Department of Clinical Dentistry, Periodontics, University of Bergen, Bergen, Norway.
Department of Applied Oral Sciences, Center for Periodontology, The Forsyth Institute, Cambridge, MA, 02142, USA.
J Periodontal Res. 2015 Oct;50(5):674-82. doi: 10.1111/jre.12250. Epub 2014 Dec 9.
Aggressive periodontitis (AgP) is prevalent and shows a rapid course in African individuals. Although a strong focus has been placed on Aggregatibacter actinomycetemcomitans, new methods support the existence of a complex subgingival microflora in AgP. The purpose of the present study was to map the subgingival microbiota as well as explore the presence of A. actinomycetemcomitans and the JP2 clone in a group of Sudanese individuals with AgP, using different analytical methods.

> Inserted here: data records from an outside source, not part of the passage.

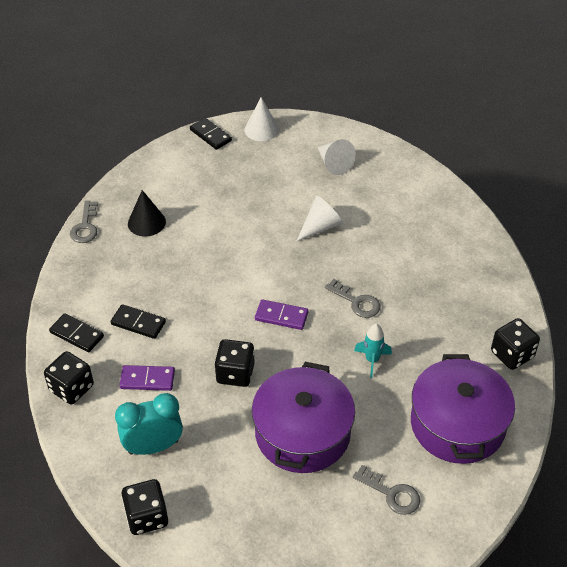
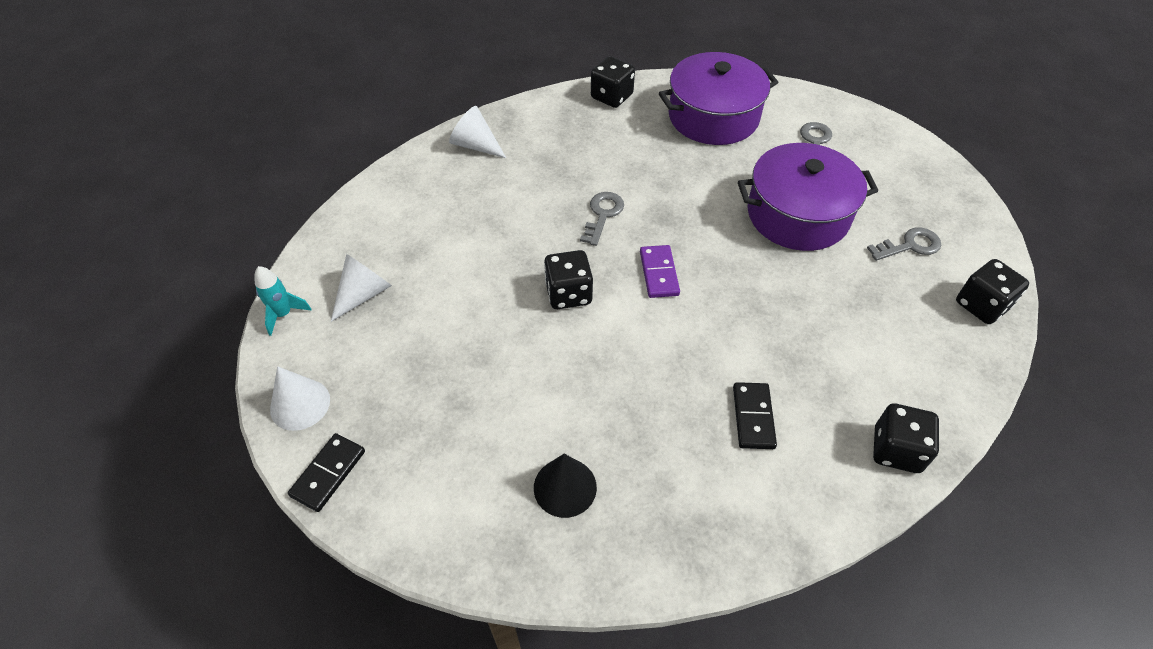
camera: 110 degrees left, 5 degrees up
black domino [49,313,104,352] -> none
grey key [70,201,98,243] -> grey key moved to [867,227,941,261]
turquoise clock [115,393,183,455] -> none
purple domino [119,365,175,391] -> none
black dice [214,339,255,387] -> black dice moved to [544,250,593,309]
white cone [297,196,343,241] -> white cone moved to [449,106,506,158]
turquoise rocket [354,324,392,378] -> turquoise rocket moved to [254,266,311,336]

A study population consisting of 19 patients with AgP was recruited from patients seeking treatment at University of Science and Technology (UST) in Khartoum. Fifteen healthy subjects were included as controls. Plaque samples were analyzed for 272 taxa using human oral microbe identification microarrays and for 26 periodontal taxa using DNA-DNA hybridization checkerboard. Conventional polymerase chain reaction (PCR) was applied for the detection of A. actinomycetemcomitans and the JP2 clone in plaque. Saliva from patients with AgP was analyzed using quantitative PCR (qPCR) for the detection of A. actinomycetemcomitans.

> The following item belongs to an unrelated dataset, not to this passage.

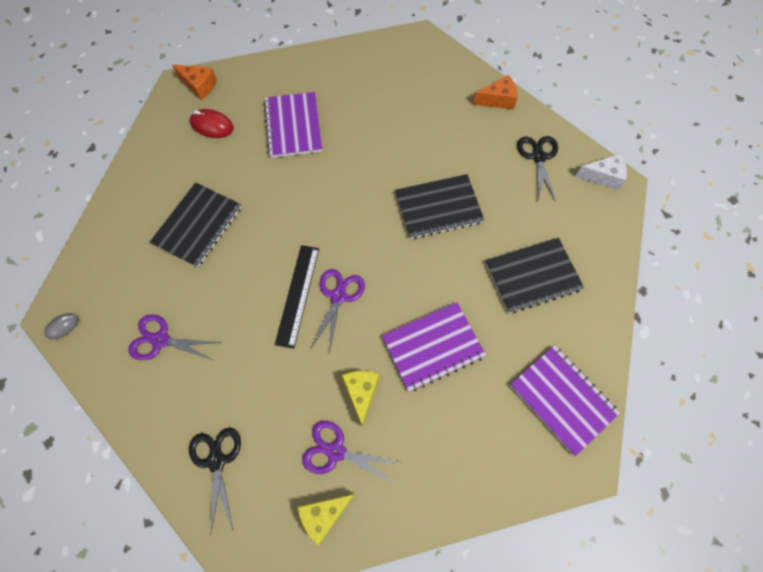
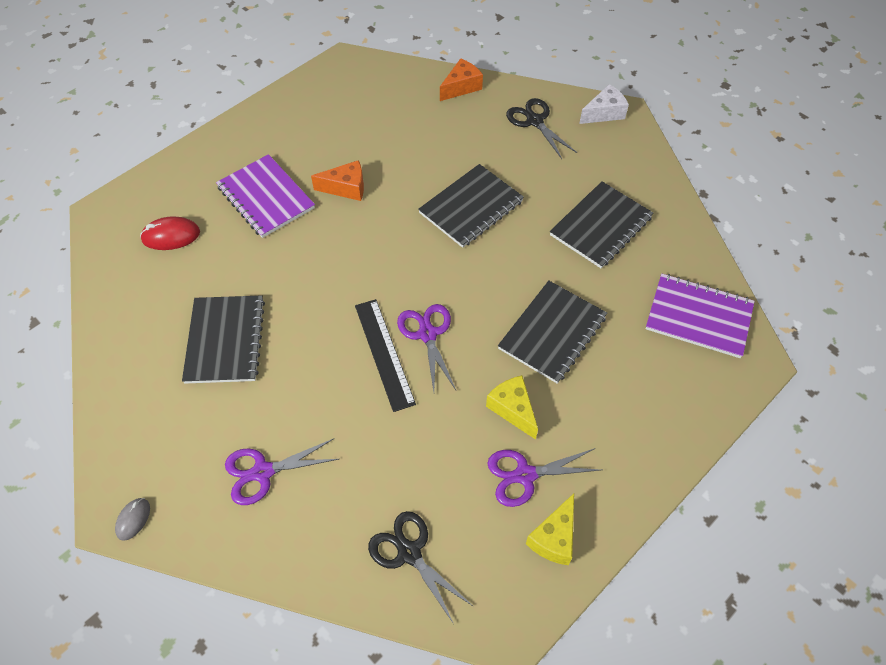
camera: 30 degrees left, 10 degrees down
orange cheese [172,65,217,100] -> orange cheese moved to [311,160,364,201]
purple notebook [382,302,486,392] -> black notebook [498,280,607,384]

Eubacterium yurii was detected more frequently in patients with AgP than in controls, and E. nodatum was found in patients with AgP only. A. actinomycetemcomitans was found in plaque samples of two (12%) patients by human oral microbe identification microarrays and in five (29%) patients with AgP by conventional PCR, as well as in six (32%) of the AgP saliva samples by qPCR. The JP2 clone was identified in only one patient.
The classical periodontal pathogens were not present in high amounts in AgP in the population studied here. Species of Eubacterium, which are not typically associated with AgP, were often detected in individuals with disease. Using laboratory methods with different sensitivities and detection levels allowed identification of variances in microbial communities. The findings reported in this study provide a basis for the further understanding of AgP.
侵袭性牙周炎(AgP)在非洲人群中较为常见且呈快速发展趋势。虽然人们一直高度关注伴放线放线杆菌(Aggregatibacter actinomycetemcomitans),但新方法支持 AgP 中存在复杂的龈下微生物群。本研究旨在通过不同分析方法,对一组患有 AgP 的苏丹个体的龈下微生物群进行描绘,并探索伴放线放线杆菌和 JP2 克隆的存在情况。
从在喀土穆的 UST 寻求治疗的 AgP 患者中招募了由 19 名患者组成的研究人群,并纳入 15 名健康个体作为对照。使用人类口腔微生物识别微阵列分析了 272 个分类单元和 DNA-DNA 杂交 checkerboard 分析了 26 个牙周分类单元的菌斑样本。采用常规聚合酶链反应(PCR)检测菌斑中是否存在伴放线放线杆菌和 JP2 克隆。使用定量聚合酶链反应(qPCR)分析 AgP 患者的唾液中是否存在伴放线放线杆菌。
与对照组相比,患者的尤氏菌(Eubacterium yurii)检出率更高,而只有患者检出真杆菌(E. nodatum)。人类口腔微生物识别微阵列在两名(12%)患者的菌斑样本中检测到伴放线放线杆菌,在五名(29%)AgP 患者中通过常规 PCR 检测到伴放线放线杆菌,在六名(32%)AgP 唾液样本中通过 qPCR 检测到伴放线放线杆菌。仅在一名患者中鉴定出 JP2 克隆。
在本研究人群中,经典牙周病原体在 AgP 中并未大量存在。在患有疾病的个体中,通常检测到通常与 AgP 无关的尤氏菌属物种。使用具有不同敏感性和检测水平的实验室方法可以识别微生物群落的差异。本研究报告的结果为进一步了解 AgP 提供了基础。